WRITTEN TASK: Retype the material from the line with "Is there any" to the line with "Reading left to", both of those lines included, leaving out any pictures.

RECORDS FOR THIS EXERCISE:
##########
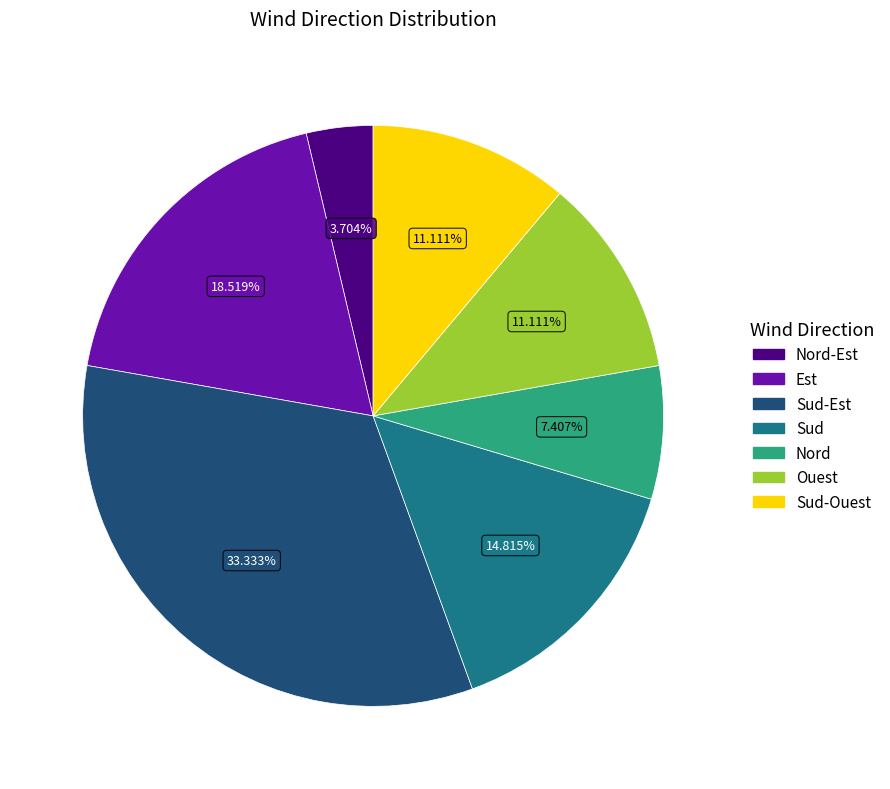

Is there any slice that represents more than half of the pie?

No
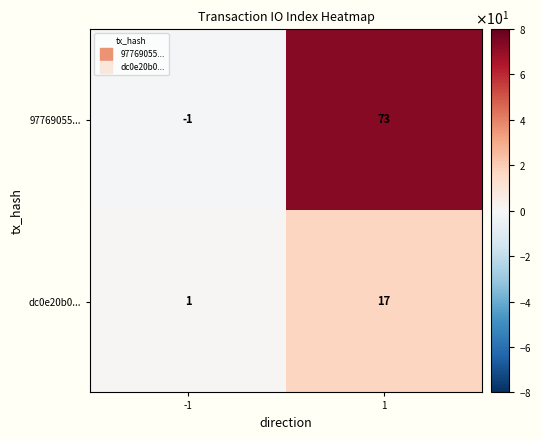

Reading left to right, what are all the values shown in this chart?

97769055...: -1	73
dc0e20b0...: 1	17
##########
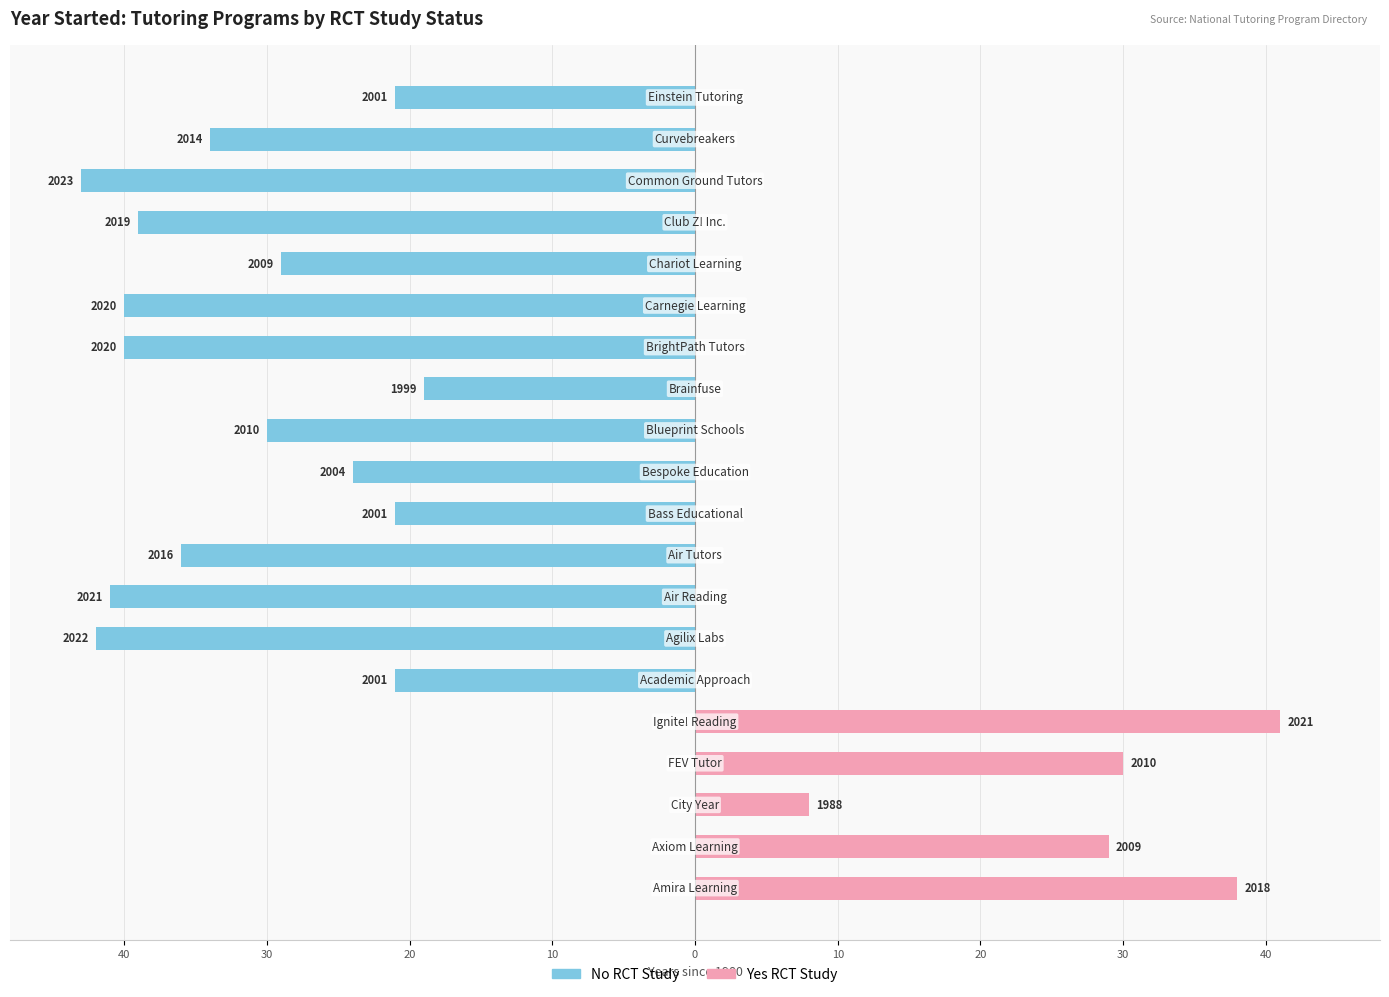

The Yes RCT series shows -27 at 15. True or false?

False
##########
ANSWER SPACE:
Is there any slice that represents more than half of the pie?

No

Reading left to right, what are all the values shown in this chart?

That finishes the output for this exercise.